::: Data records
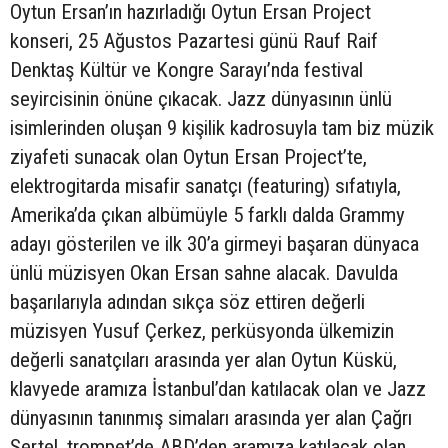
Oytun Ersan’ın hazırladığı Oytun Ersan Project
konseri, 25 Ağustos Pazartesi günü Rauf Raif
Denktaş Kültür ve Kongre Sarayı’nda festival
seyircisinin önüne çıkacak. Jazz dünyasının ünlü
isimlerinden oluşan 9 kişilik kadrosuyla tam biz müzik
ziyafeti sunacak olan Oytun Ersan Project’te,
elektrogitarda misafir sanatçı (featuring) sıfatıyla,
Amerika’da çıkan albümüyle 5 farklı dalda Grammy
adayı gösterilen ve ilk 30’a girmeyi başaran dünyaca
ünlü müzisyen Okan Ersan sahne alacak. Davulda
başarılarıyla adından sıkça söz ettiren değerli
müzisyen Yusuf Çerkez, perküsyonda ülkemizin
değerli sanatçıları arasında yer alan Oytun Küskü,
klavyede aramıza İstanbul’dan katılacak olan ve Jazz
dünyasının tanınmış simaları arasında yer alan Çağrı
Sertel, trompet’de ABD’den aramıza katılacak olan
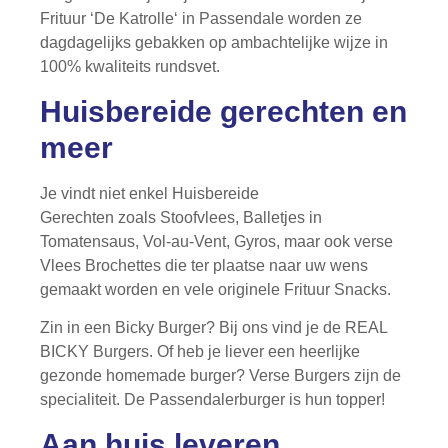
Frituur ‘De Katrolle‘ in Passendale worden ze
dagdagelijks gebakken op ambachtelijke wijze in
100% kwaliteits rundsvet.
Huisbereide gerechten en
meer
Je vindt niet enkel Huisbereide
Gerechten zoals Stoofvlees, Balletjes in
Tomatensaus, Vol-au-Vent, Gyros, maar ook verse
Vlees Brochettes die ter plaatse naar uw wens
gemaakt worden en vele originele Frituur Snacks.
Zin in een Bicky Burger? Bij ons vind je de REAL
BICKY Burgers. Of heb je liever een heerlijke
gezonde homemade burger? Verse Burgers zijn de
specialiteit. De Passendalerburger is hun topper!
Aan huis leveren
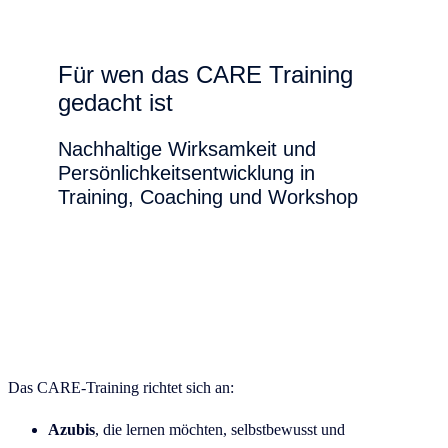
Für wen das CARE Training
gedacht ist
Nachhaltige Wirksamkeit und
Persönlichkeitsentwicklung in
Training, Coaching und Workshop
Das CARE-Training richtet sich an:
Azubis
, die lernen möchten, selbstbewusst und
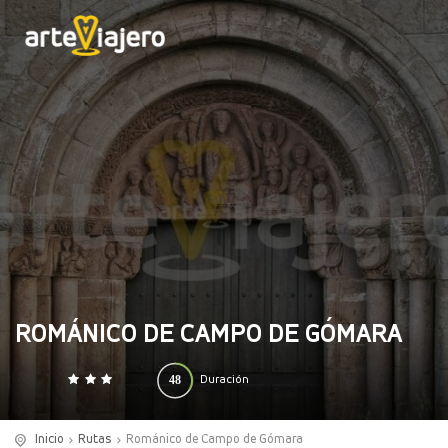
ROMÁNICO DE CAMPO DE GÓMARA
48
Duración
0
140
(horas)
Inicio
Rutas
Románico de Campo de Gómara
::::::
::: Data records
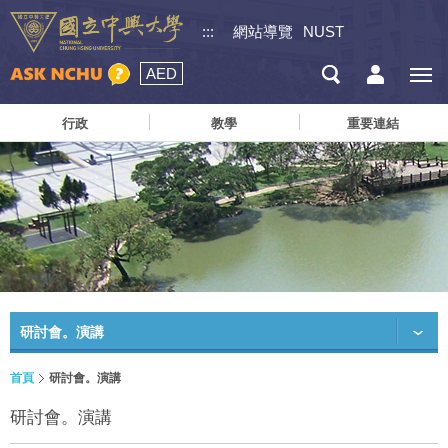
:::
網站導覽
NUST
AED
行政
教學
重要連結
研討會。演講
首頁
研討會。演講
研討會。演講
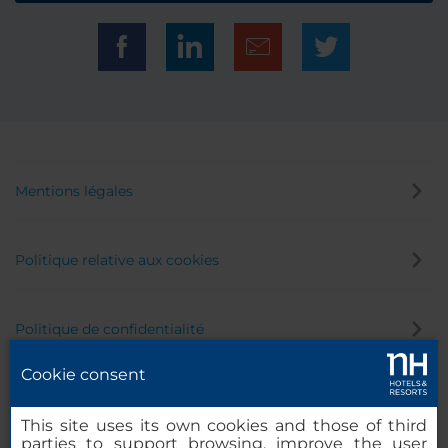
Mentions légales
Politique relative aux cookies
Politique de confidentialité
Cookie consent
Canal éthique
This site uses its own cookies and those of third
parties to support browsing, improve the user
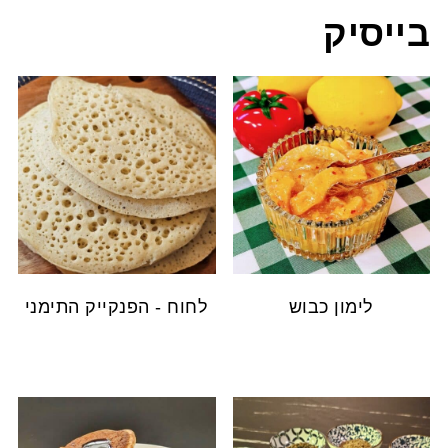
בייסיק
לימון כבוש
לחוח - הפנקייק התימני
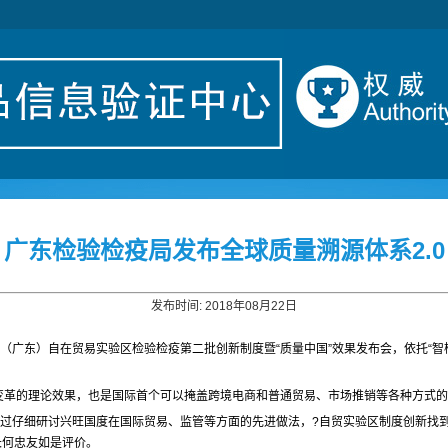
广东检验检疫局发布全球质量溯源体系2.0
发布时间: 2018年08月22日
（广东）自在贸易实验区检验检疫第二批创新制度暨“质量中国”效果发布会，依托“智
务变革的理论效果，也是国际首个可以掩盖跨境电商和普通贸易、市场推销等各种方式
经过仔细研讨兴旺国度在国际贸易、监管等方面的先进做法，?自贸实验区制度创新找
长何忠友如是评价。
::::::
▸ **Work order**: Where the string "olan" appears in a line of the entries above, return that line.

▸ **Final answer**:
ziyafeti sunacak olan Oytun Ersan Project’te,
klavyede aramıza İstanbul’dan katılacak olan ve Jazz
Sertel, trompet’de ABD’den aramıza katılacak olan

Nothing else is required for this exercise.